What to do:
Nothing but an exact copy is asked for: the lines in the material below from the one with "Table 1: Complications" through the one with "Figure 2. Kinetics", pictures excluded.

Given information:
================================
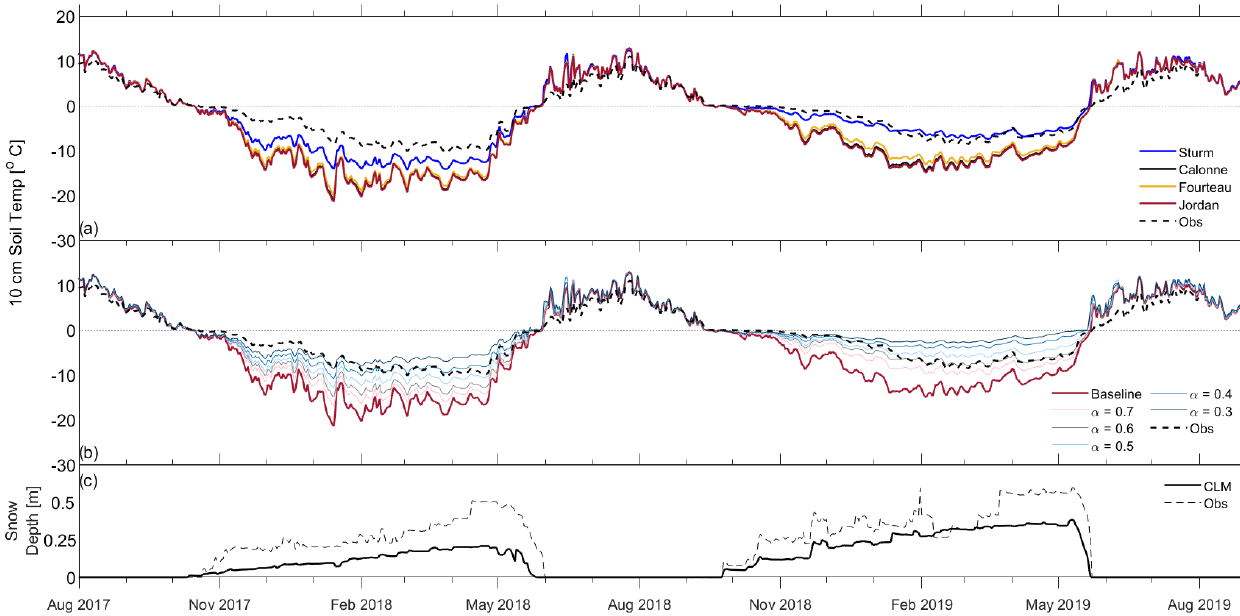
Figure 7. (a) Simulated 10cm soil temperature time series using the four different parameterisations of snow thermal conductivity compared to field measurements. (b) Time series of 10cm soil temperatures when using different values of the correction factor α compared to field measurements. (c) Observed and simulated snow depths for the same time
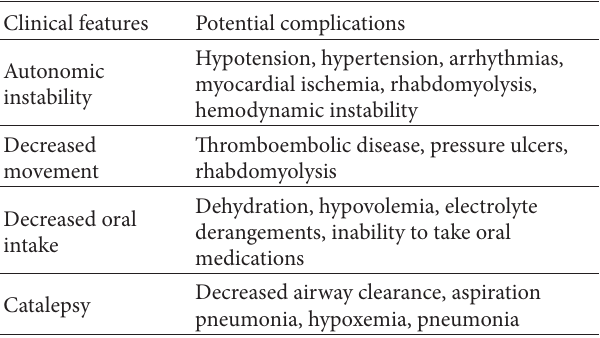
Table 1: Complications associated with patient’s clinical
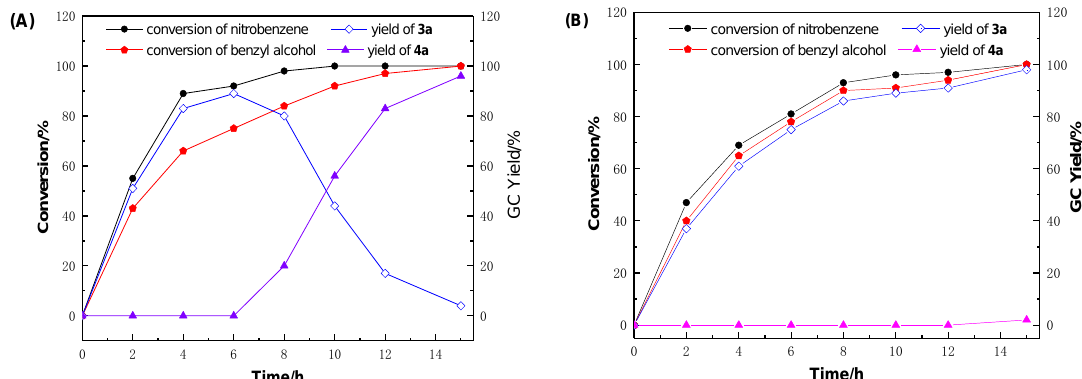
Figure 2. Kinetics of Amine 4a and Imine 3a. Reaction conditions: ( A ) nitrobenzene (0.2 mmol), benzyl alcohol (0.8 mmol), CoO x @NC-800 (10 mol%), t BuOK (0.8 mmol), 120 °C, toluene (5 mL), 15 h; ( B ) nitrobenzene (0.2 mmol), benzyl alcohol (0.6 mmol), CoO x @NC-800 (10 mol%), t BuOK (0.6 mmol), 120 °C, toluene (5 mL), 15 h.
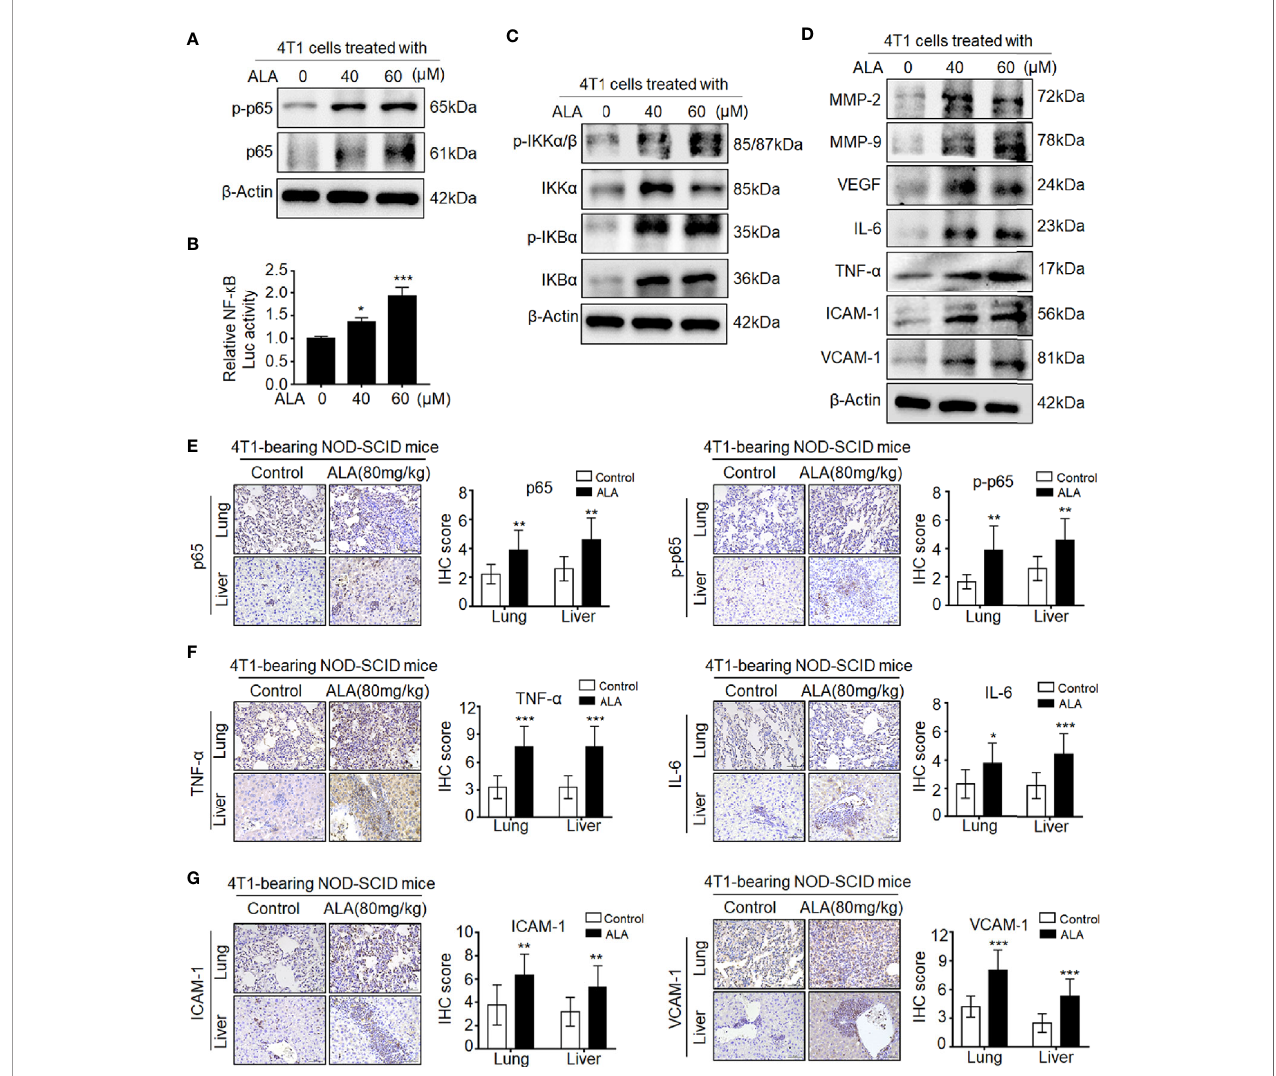
FIGURE 5 | Pharmaceutical NRF2 activation promotes NF- к B activation in vitro and in vivo . (A, B) NRF2 activator ALA promotes NF- к B activation in BC cells. (A) 4T1 cells were treated with ALA (0, 40, and 60 m M), and p-65 and p-p65 expressions were detected by Western blotting. (B) NF- к B transcriptional activation was analyzed by luciferase reporter gene assay. (C, D) ALA enhances NF- к B-associated proteins expression in vitro . 4T1 cells were treated with ALA (0, 40, and 60 m M) for 4 – 6 h. (C) NF- к B regulatory proteins and (D) NF- к B-responsive targets were detected by Western blotting. b -Actin was a loading control. (E – G) ALA induces NF- к B activation and its downstream targets expression in vivo . 4T1-bearing NOD-SCID mice were treated with ALA (80 mg/kg) via intraperitoneal (i.p.) administration. IHC staining was used to detect (E) p-65 and p-p65, (F) IL-6 and TNF- a , and (G) ICAM-1 and VCAM-1 in lung and liver metastatic tissues, respectively. Data are presented as mean ± SD of three independent experiments. Scale bar: 50 m m. Representative images are shown. *p < 0.05, ** p < 0.01, and ***p < 0.001 between the indicated groups determined by unpaired Student ’ s t-test or the one-way analysis of variance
================================
Answer to this task:
Table 1: Complications associated with patient’s clinical
Figure 2. Kinetics of Amine 4a and Imine 3a. Reaction conditions: ( A ) nitrobenzene (0.2 mmol), benzyl alcohol (0.8 mmol), CoO x @NC-800 (10 mol%), t BuOK (0.8 mmol), 120 °C, toluene (5 mL), 15 h; ( B ) nitrobenzene (0.2 mmol), benzyl alcohol (0.6 mmol), CoO x @NC-800 (10 mol%), t BuOK (0.6 mmol), 120 °C, toluene (5 mL), 15 h.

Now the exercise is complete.